When copying games from your Steam Library, or other very large files (>10 GB), you may notice that write speeds on your SSD start at full speed, before dropping considerably. The underlying reason is that modern drives have small, fast caches, that soak up write bursts to improve performance. In the fairly uncommon scenario of writing data that's too big to fit into these caches, the drive will have to write data directly to flash, and it will probably juggle some out of its write cache at the same time, which can result in a significant loss of write speed. Newer TLC drives use part of their capacity in SLC mode for increased performance. This test can reveal the size of that pseudo-SLC cache.
Testing on this page looks at exactly that scenario. We write a sequential stream of 1 MB blocks to the drive in a single thread, like a typical file-copy operation would do, and measure write speeds twice a second. The drive is fully erased before testing to ensure any caches are emptied. Please note that this test writes a lot of data in a very short time, something most consumers will never do.
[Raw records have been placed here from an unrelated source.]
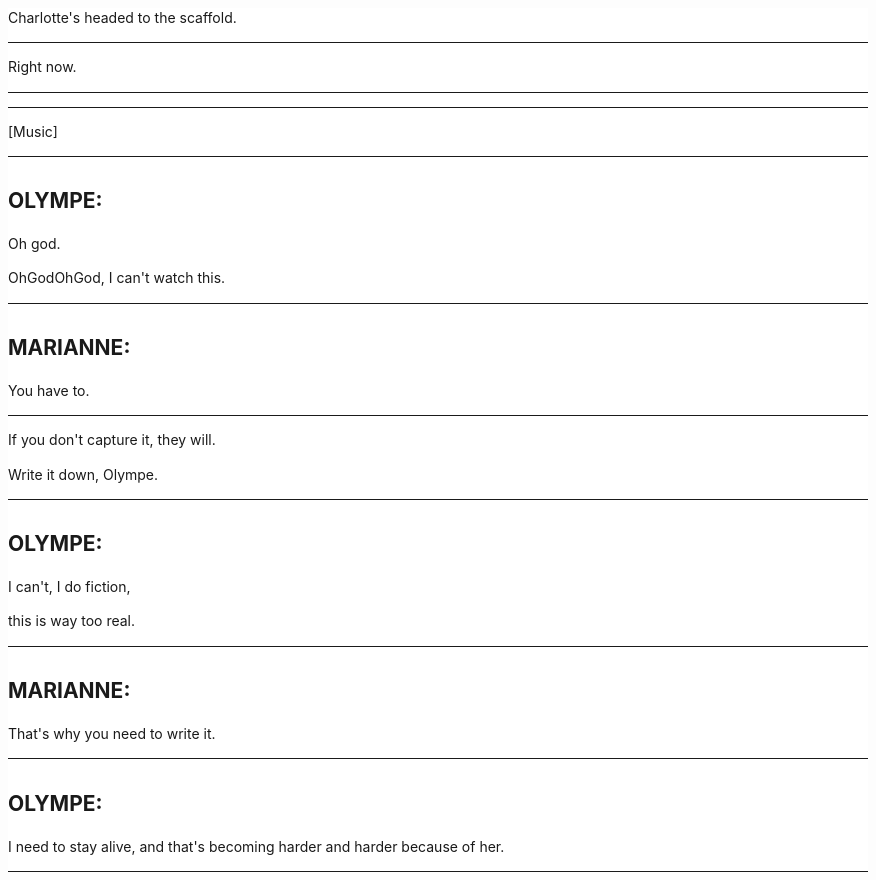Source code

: Charlotte's headed to the scaffold. 

---


Right now.

---



---

[Music]

---

## OLYMPE:
Oh god. 

OhGodOhGod, I can't watch this. 

---

## MARIANNE: 
You have to. 

---


If you don't capture it, they will. 

Write it down, Olympe. 

---

## OLYMPE:
I can't, I do fiction,

this is way too real. 

---

## MARIANNE: 
That's why you need to write it. 

---

## OLYMPE:
I need to stay alive, 
and that's becoming harder 
and harder because of her. 

---


[//]: # (title settings—give the play a title and author name)
[//]: # (color settings—replace "character-_____" with a character name)
[//]: # (list of colors)
[//]: # (list of characters, in color)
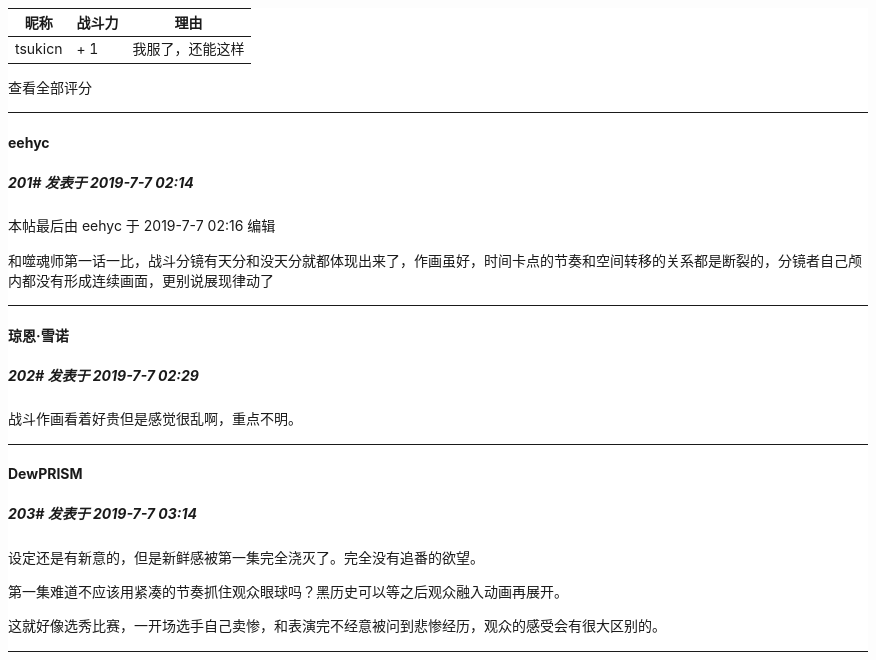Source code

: |昵称|战斗力|理由|
|----|---|---|
| tsukicn| + 1|我服了，还能这样|



查看全部评分






-----

####  eehyc  
##### 201#       发表于 2019-7-7 02:14



 本帖最后由 eehyc 于 2019-7-7 02:16 编辑 

和噬魂师第一话一比，战斗分镜有天分和没天分就都体现出来了，作画虽好，时间卡点的节奏和空间转移的关系都是断裂的，分镜者自己颅内都没有形成连续画面，更别说展现律动了







-----

####  琼恩·雪诺  
##### 202#       发表于 2019-7-7 02:29




战斗作画看着好贵但是感觉很乱啊，重点不明。







-----

####  DewPRISM  
##### 203#       发表于 2019-7-7 03:14




设定还是有新意的，但是新鲜感被第一集完全浇灭了。完全没有追番的欲望。


第一集难道不应该用紧凑的节奏抓住观众眼球吗？黑历史可以等之后观众融入动画再展开。


这就好像选秀比赛，一开场选手自己卖惨，和表演完不经意被问到悲惨经历，观众的感受会有很大区别的。







-----

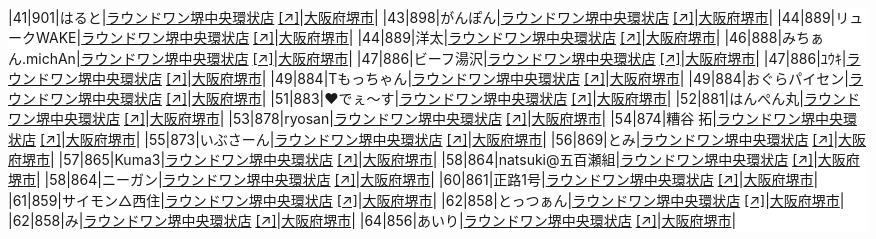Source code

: |41|901|<span class="rank-name-dl">はると</span>|<a href="/darts/rank/shops/f623f248cd6431d80d9b047a20a7ba1e.html">ラウンドワン堺中央環状店</a> <a href="https://search.dartslive.com/jp/shop/f623f248cd6431d80d9b047a20a7ba1e">[↗]</a>|<a href="/darts/rank/大阪府/堺市">大阪府堺市</a>|
|43|898|<span class="rank-name-pd">がんぽん</span>|<a href="/darts/rank/shops/6848.html">ラウンドワン堺中央環状店</a> <a href="https://vs.phoenixdarts.com/jp/shop/shopDetailInfo/s_6848?s_seq=6848">[↗]</a>|<a href="/darts/rank/大阪府/堺市">大阪府堺市</a>|
|44|889|<span class="rank-name-pd">リュークWAKE</span>|<a href="/darts/rank/shops/6848.html">ラウンドワン堺中央環状店</a> <a href="https://vs.phoenixdarts.com/jp/shop/shopDetailInfo/s_6848?s_seq=6848">[↗]</a>|<a href="/darts/rank/大阪府/堺市">大阪府堺市</a>|
|44|889|<span class="rank-name-dl">洋太</span>|<a href="/darts/rank/shops/f623f248cd6431d80d9b047a20a7ba1e.html">ラウンドワン堺中央環状店</a> <a href="https://search.dartslive.com/jp/shop/f623f248cd6431d80d9b047a20a7ba1e">[↗]</a>|<a href="/darts/rank/大阪府/堺市">大阪府堺市</a>|
|46|888|<span class="rank-name-dl">みちぁん.michAn</span>|<a href="/darts/rank/shops/f623f248cd6431d80d9b047a20a7ba1e.html">ラウンドワン堺中央環状店</a> <a href="https://search.dartslive.com/jp/shop/f623f248cd6431d80d9b047a20a7ba1e">[↗]</a>|<a href="/darts/rank/大阪府/堺市">大阪府堺市</a>|
|47|886|<span class="rank-name-dl">ビーフ湯沢</span>|<a href="/darts/rank/shops/f623f248cd6431d80d9b047a20a7ba1e.html">ラウンドワン堺中央環状店</a> <a href="https://search.dartslive.com/jp/shop/f623f248cd6431d80d9b047a20a7ba1e">[↗]</a>|<a href="/darts/rank/大阪府/堺市">大阪府堺市</a>|
|47|886|<span class="rank-name-dl">ﾕｳｷ</span>|<a href="/darts/rank/shops/f623f248cd6431d80d9b047a20a7ba1e.html">ラウンドワン堺中央環状店</a> <a href="https://search.dartslive.com/jp/shop/f623f248cd6431d80d9b047a20a7ba1e">[↗]</a>|<a href="/darts/rank/大阪府/堺市">大阪府堺市</a>|
|49|884|<span class="rank-name-dl">Tもっちゃん</span>|<a href="/darts/rank/shops/f623f248cd6431d80d9b047a20a7ba1e.html">ラウンドワン堺中央環状店</a> <a href="https://search.dartslive.com/jp/shop/f623f248cd6431d80d9b047a20a7ba1e">[↗]</a>|<a href="/darts/rank/大阪府/堺市">大阪府堺市</a>|
|49|884|<span class="rank-name-dl">おぐらパイセン</span>|<a href="/darts/rank/shops/f623f248cd6431d80d9b047a20a7ba1e.html">ラウンドワン堺中央環状店</a> <a href="https://search.dartslive.com/jp/shop/f623f248cd6431d80d9b047a20a7ba1e">[↗]</a>|<a href="/darts/rank/大阪府/堺市">大阪府堺市</a>|
|51|883|<span class="rank-name-dl">♥でぇ〜す</span>|<a href="/darts/rank/shops/f623f248cd6431d80d9b047a20a7ba1e.html">ラウンドワン堺中央環状店</a> <a href="https://search.dartslive.com/jp/shop/f623f248cd6431d80d9b047a20a7ba1e">[↗]</a>|<a href="/darts/rank/大阪府/堺市">大阪府堺市</a>|
|52|881|<span class="rank-name-dl">はんぺん丸</span>|<a href="/darts/rank/shops/f623f248cd6431d80d9b047a20a7ba1e.html">ラウンドワン堺中央環状店</a> <a href="https://search.dartslive.com/jp/shop/f623f248cd6431d80d9b047a20a7ba1e">[↗]</a>|<a href="/darts/rank/大阪府/堺市">大阪府堺市</a>|
|53|878|<span class="rank-name-dl">ryosan</span>|<a href="/darts/rank/shops/f623f248cd6431d80d9b047a20a7ba1e.html">ラウンドワン堺中央環状店</a> <a href="https://search.dartslive.com/jp/shop/f623f248cd6431d80d9b047a20a7ba1e">[↗]</a>|<a href="/darts/rank/大阪府/堺市">大阪府堺市</a>|
|54|874|<span class="rank-name-dl">糟谷 拓</span>|<a href="/darts/rank/shops/f623f248cd6431d80d9b047a20a7ba1e.html">ラウンドワン堺中央環状店</a> <a href="https://search.dartslive.com/jp/shop/f623f248cd6431d80d9b047a20a7ba1e">[↗]</a>|<a href="/darts/rank/大阪府/堺市">大阪府堺市</a>|
|55|873|<span class="rank-name-dl">いぶさーん</span>|<a href="/darts/rank/shops/f623f248cd6431d80d9b047a20a7ba1e.html">ラウンドワン堺中央環状店</a> <a href="https://search.dartslive.com/jp/shop/f623f248cd6431d80d9b047a20a7ba1e">[↗]</a>|<a href="/darts/rank/大阪府/堺市">大阪府堺市</a>|
|56|869|<span class="rank-name-dl">とみ</span>|<a href="/darts/rank/shops/f623f248cd6431d80d9b047a20a7ba1e.html">ラウンドワン堺中央環状店</a> <a href="https://search.dartslive.com/jp/shop/f623f248cd6431d80d9b047a20a7ba1e">[↗]</a>|<a href="/darts/rank/大阪府/堺市">大阪府堺市</a>|
|57|865|<span class="rank-name-dl">Kuma3</span>|<a href="/darts/rank/shops/f623f248cd6431d80d9b047a20a7ba1e.html">ラウンドワン堺中央環状店</a> <a href="https://search.dartslive.com/jp/shop/f623f248cd6431d80d9b047a20a7ba1e">[↗]</a>|<a href="/darts/rank/大阪府/堺市">大阪府堺市</a>|
|58|864|<span class="rank-name-dl">natsuki@五百瀬組</span>|<a href="/darts/rank/shops/f623f248cd6431d80d9b047a20a7ba1e.html">ラウンドワン堺中央環状店</a> <a href="https://search.dartslive.com/jp/shop/f623f248cd6431d80d9b047a20a7ba1e">[↗]</a>|<a href="/darts/rank/大阪府/堺市">大阪府堺市</a>|
|58|864|<span class="rank-name-dl">ニーガン</span>|<a href="/darts/rank/shops/f623f248cd6431d80d9b047a20a7ba1e.html">ラウンドワン堺中央環状店</a> <a href="https://search.dartslive.com/jp/shop/f623f248cd6431d80d9b047a20a7ba1e">[↗]</a>|<a href="/darts/rank/大阪府/堺市">大阪府堺市</a>|
|60|861|<span class="rank-name-dl">正路1号</span>|<a href="/darts/rank/shops/f623f248cd6431d80d9b047a20a7ba1e.html">ラウンドワン堺中央環状店</a> <a href="https://search.dartslive.com/jp/shop/f623f248cd6431d80d9b047a20a7ba1e">[↗]</a>|<a href="/darts/rank/大阪府/堺市">大阪府堺市</a>|
|61|859|<span class="rank-name-dl">サイモン△西住</span>|<a href="/darts/rank/shops/f623f248cd6431d80d9b047a20a7ba1e.html">ラウンドワン堺中央環状店</a> <a href="https://search.dartslive.com/jp/shop/f623f248cd6431d80d9b047a20a7ba1e">[↗]</a>|<a href="/darts/rank/大阪府/堺市">大阪府堺市</a>|
|62|858|<span class="rank-name-pd">とっつぁん</span>|<a href="/darts/rank/shops/6848.html">ラウンドワン堺中央環状店</a> <a href="https://vs.phoenixdarts.com/jp/shop/shopDetailInfo/s_6848?s_seq=6848">[↗]</a>|<a href="/darts/rank/大阪府/堺市">大阪府堺市</a>|
|62|858|<span class="rank-name-dl">み</span>|<a href="/darts/rank/shops/f623f248cd6431d80d9b047a20a7ba1e.html">ラウンドワン堺中央環状店</a> <a href="https://search.dartslive.com/jp/shop/f623f248cd6431d80d9b047a20a7ba1e">[↗]</a>|<a href="/darts/rank/大阪府/堺市">大阪府堺市</a>|
|64|856|<span class="rank-name-dl">あいり</span>|<a href="/darts/rank/shops/f623f248cd6431d80d9b047a20a7ba1e.html">ラウンドワン堺中央環状店</a> <a href="https://search.dartslive.com/jp/shop/f623f248cd6431d80d9b047a20a7ba1e">[↗]</a>|<a href="/darts/rank/大阪府/堺市">大阪府堺市</a>|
Write speed starts out at around 4.5 GB/s, which is very good for single-threaded write speeds. These speeds are sustained until 1215 GB have been written, which means the drive will fill almost its whole capacity in SLC mode first (1215 GB x 3 = 3645 GB = 95.5%). Once the SLC cache is full, write speeds drop to around 700 MB/s. Surprisingly, once 2.4 TB have been written, speeds recover and go up to over 3 GB/s again. Filling the whole capacity completes at 1420 MB/s on average, a very decent result for the drive's positioning and better than many value-drive competitors that don't even get close to 1 GB/s in this same test.